Kebetulan sekali Aryo berjalan melewatinya. "Pa, ada tamu, ya?"
Aryo mengangguk. "Tamu penting."
Kening Alika mengernyit. "Palingan teman-teman mama, iya, kan?"
"Bukan kok." Aryo melengos pergi ke dapur.
Lantaran kelewat penasaran Alika memutuskan untuk mengecek langsung ke ruang tengah. Melihat siapa yang bertamu, ekspresi wajah Alika berubah kesal. Ini toh tamu penting kata papa tadi, penting banget, ya? Alika berbalik badan, dia tidak mau mendekati tamu penting itu.
"Alika, kok putar balik?" seru mamanya yang tidak sengaja melihatnya.
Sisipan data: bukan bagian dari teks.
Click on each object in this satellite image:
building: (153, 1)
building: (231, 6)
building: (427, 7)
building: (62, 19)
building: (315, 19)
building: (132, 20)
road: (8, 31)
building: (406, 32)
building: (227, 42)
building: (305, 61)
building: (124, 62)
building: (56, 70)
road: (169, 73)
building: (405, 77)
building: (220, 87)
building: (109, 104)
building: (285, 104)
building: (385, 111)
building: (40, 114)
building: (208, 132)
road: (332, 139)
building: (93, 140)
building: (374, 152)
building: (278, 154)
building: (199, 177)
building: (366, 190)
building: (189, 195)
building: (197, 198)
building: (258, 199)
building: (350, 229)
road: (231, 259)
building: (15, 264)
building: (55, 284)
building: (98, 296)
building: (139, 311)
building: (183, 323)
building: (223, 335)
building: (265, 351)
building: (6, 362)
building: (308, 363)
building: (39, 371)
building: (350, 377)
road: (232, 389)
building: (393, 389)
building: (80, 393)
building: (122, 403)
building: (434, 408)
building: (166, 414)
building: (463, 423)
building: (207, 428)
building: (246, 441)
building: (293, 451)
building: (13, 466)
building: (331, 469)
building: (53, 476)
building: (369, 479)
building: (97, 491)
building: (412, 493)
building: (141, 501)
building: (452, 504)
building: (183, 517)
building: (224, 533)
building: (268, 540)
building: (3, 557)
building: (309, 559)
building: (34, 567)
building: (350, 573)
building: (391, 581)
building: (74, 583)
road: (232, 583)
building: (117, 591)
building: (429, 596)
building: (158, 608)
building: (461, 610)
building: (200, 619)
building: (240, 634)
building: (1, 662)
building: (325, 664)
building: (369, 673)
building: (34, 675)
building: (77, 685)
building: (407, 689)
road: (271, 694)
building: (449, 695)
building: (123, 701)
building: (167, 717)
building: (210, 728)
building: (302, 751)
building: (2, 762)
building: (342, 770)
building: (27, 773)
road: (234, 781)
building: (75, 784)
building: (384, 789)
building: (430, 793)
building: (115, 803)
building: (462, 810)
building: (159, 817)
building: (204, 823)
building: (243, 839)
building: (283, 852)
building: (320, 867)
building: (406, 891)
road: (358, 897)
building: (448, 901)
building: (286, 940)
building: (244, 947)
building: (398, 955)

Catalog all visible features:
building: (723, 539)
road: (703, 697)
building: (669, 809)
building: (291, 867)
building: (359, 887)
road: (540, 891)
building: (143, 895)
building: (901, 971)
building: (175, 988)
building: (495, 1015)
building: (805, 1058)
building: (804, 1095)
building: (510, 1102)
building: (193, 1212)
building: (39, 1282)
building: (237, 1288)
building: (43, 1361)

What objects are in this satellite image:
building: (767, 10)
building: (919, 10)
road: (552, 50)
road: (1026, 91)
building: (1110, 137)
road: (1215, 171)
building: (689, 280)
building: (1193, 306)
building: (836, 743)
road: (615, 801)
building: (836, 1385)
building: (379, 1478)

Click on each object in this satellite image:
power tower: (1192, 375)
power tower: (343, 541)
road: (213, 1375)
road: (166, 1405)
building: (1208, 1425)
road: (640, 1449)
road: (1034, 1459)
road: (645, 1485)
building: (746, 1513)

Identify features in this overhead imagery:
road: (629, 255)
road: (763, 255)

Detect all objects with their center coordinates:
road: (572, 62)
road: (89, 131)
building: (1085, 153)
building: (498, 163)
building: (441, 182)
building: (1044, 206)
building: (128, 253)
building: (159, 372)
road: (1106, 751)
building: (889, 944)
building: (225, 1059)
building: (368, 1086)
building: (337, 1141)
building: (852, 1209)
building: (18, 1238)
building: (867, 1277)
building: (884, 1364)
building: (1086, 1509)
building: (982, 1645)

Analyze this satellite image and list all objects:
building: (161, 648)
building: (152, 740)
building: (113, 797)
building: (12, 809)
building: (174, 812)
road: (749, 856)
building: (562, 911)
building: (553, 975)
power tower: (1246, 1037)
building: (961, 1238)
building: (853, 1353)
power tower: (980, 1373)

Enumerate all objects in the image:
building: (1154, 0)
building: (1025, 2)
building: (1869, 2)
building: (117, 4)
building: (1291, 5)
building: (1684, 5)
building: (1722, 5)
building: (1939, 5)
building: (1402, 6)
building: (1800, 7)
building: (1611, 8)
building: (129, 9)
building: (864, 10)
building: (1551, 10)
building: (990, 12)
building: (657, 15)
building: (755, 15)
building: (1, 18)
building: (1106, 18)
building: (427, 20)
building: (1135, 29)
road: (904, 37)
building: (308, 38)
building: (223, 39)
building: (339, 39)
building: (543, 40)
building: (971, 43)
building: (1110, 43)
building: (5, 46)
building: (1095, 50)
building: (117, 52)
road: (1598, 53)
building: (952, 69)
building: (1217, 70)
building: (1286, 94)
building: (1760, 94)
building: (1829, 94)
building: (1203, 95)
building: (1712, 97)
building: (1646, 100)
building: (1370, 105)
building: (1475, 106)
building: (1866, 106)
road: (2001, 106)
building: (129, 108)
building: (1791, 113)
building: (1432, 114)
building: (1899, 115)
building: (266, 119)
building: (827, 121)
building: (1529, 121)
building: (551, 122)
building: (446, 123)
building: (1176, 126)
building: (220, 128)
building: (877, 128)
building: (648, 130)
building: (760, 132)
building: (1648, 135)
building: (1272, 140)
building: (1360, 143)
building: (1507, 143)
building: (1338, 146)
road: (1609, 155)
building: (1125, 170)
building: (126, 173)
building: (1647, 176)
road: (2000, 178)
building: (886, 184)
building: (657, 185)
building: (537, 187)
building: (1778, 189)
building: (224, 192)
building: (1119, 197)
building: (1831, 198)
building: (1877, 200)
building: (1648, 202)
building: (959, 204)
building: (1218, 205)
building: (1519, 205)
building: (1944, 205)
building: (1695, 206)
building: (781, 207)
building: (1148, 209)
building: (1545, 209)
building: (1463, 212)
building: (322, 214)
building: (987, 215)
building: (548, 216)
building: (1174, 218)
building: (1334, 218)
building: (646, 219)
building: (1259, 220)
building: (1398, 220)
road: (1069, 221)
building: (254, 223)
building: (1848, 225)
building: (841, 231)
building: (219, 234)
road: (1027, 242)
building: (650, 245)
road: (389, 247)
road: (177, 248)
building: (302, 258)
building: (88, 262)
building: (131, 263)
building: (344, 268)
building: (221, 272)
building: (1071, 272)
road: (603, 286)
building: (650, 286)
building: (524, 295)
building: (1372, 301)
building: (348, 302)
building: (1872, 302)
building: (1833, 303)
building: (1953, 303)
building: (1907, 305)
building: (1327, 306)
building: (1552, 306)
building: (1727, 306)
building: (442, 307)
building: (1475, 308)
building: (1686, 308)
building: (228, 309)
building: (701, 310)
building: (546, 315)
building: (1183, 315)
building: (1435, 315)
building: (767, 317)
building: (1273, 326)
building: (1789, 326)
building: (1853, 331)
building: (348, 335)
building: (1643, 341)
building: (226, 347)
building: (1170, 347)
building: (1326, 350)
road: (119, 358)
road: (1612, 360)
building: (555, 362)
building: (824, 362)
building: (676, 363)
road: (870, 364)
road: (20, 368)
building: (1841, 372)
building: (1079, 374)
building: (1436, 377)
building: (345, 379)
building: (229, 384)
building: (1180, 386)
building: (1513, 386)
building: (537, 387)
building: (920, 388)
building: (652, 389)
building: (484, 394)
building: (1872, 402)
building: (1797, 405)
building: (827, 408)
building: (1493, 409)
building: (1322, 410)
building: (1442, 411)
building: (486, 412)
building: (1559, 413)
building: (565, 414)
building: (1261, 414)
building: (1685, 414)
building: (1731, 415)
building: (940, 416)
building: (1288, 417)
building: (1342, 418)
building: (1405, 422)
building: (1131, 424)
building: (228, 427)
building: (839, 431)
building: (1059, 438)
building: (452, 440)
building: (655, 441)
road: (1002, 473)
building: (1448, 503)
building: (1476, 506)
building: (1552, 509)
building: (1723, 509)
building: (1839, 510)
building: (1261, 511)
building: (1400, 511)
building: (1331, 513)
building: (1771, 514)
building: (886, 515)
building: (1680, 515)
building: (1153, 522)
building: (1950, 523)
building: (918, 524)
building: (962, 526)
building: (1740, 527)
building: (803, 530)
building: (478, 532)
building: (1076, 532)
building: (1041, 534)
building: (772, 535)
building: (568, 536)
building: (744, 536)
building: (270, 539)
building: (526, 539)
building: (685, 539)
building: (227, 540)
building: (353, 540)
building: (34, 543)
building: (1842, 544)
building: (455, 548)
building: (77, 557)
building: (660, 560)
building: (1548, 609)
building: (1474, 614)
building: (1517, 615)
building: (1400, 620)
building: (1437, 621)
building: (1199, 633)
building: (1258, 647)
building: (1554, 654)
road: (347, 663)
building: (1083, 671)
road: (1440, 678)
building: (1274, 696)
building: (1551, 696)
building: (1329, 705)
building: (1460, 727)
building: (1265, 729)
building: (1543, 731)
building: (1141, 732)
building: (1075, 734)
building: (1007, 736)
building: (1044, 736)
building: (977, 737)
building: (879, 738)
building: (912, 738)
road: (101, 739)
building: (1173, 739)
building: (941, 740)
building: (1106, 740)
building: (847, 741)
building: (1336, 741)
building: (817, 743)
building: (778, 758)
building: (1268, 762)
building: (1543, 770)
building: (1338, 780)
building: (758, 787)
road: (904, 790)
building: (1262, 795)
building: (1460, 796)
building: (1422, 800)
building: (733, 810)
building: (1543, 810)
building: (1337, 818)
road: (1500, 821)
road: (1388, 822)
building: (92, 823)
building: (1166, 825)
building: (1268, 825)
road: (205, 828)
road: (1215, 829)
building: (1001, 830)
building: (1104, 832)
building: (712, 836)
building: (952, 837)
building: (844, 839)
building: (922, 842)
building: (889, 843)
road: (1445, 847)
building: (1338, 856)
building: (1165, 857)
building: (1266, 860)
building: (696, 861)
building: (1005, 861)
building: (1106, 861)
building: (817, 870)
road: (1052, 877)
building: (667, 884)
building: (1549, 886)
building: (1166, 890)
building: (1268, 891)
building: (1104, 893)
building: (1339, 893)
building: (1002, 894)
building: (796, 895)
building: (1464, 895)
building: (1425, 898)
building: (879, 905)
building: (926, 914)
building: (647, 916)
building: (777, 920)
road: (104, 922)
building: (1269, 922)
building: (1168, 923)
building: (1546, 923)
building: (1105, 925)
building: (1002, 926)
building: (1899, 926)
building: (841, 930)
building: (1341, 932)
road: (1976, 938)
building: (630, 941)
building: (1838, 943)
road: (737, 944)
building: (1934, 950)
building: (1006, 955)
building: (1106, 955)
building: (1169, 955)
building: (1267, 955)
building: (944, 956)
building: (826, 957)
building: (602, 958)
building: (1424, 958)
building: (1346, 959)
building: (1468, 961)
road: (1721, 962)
"Mau buat minum, Ma!" sahut Alika beralibi. Mamanya langsung percaya karena Alika menuju dapur, kebetulan Darren juga belum disuguhi minuman sama sekali.
Alika bersedekap menatap gelas di depannya. "Udah diusir padahal, kenapa balik lagi sih?" gerutunya.
"Siapa yang diusir?" tanya Aryo dari arah belakang.
"Bukan siapa-siapa, Pa. Eh, Papa makan apa?"
"Kue, kamu mau?" Aryo membuka lebar bungkus kue kering yang baru dibeli itu. "Enak lho, rendah gula dan garam nih, kata si penjual."
"Penjualnya bilang begitu karena lagi narik pelanggan kali, Pa." Alika mencomot satu potong kue, setelah mencicipinya dia mengangguk-angguk keenakan. "Tapi, kuenya memang enak sih, Pa."
"Enak, ya? Padahal harganya murah meskipun dari toko kue besar. Darren memang nggak salah pilih."
Tiba-tiba Alika tersedak. "Hah?"
Aryo menyodorkan gelas minumnya. "Minum dulu nih."
"Kue ini bukan Papa yang beli?"
"Bukan, kue ini Darren yang beli."
Lidah Alika mendadak menjadi pahit setelah menelan habis kue yang dikunyahnya. Buru-buru saja dia menetralkannya dengan banyak minum air.
"Nanti bawa kuenya ke depan sekalian minumannya," ucap Aryo sebelum beranjak pergi.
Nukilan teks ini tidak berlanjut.